Он поморгал, но слез не было. Овладев собой, он взял лампу, поставил ее в головах матери, закрыл ей глаза, сложил руки и обвил пальцы четками. Потом на несколько мгновений застыл в нерешительности посреди горницы и, словно в поисках помощи, обвел беглым взглядом лица святых, которые смотрели со стен в тусклом свете лампы.
Он сел к столу и замер, глядя перед собой неподвижным взглядом. Его охватило чувство страха и мучительного одиночества. Теперь он остался совсем один. Не в силах одолеть тоску, он вышел в сени и отодвинул засов. Когда дверь заскрипела, его снова пробрала дрожь. Он вышел во двор.
Хмурое небо было затянуто облаками, только над Плешецем светилось несколько звезд. Черная тень самшита встала перед ним, похожая на женщину в широких одеждах. Ветви деревьев раскачивались на ветру, точно руки, которые отмахивались от чего-то.
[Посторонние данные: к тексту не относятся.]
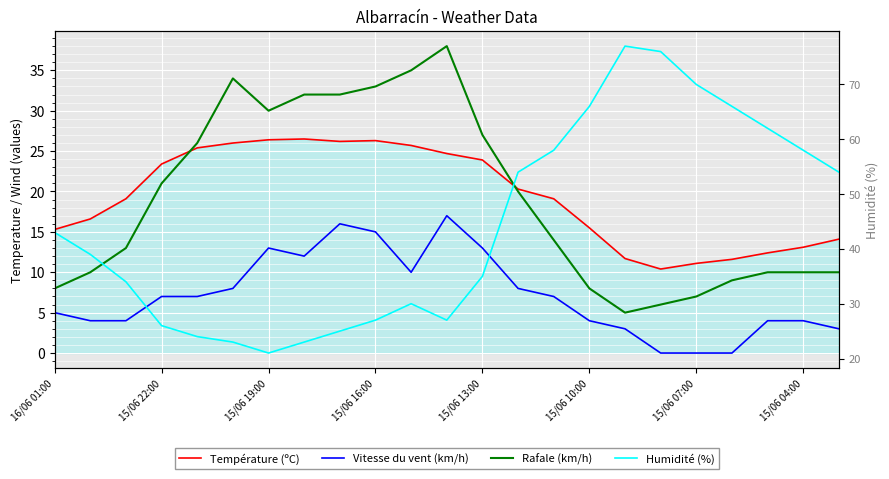

How many times do Humidité (%) and Température (ºC) cross each other?

2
Вдали неумолчно пела вода.
В хлеву замычала корова. Тоне преодолел колотивший его озноб и, проходя мимо самшита, дружески коснулся его рукой. Корова в хлеву оказалась отвязанной и стояла в дальнем углу. Она узнала хозяина и лизнула его.
Еще никогда живое существо не было так дорого Тоне, как эта корова в эту ночь. Он взял ее за рога и, ласково приговаривая, повел к яслям, чтобы привязать. Животное ластилось к нему и все лизало его шершавым языком, а он прислонился к влажной стене и отдался своему горю. Рука его гладила шею коровы, почесывала ей голову между рогами. Плакать он не умел, но ему было тяжело, страшно тяжело.
Когда он очнулся и вышел из хлева, на душе у него стало легче. Войдя в горницу, он посмотрел на мать, лежавшую все так же тихо. Отблески пламени, колеблющегося в лампе, перебегали по ее лицу. Тоне захотелось пить, и он выпил чай, приготовленный для покойницы. Потом привернул фитиль в лампе, стащил с ног сапоги, влез на печь и привалился в угол, спиной к стене: «Авось не засну».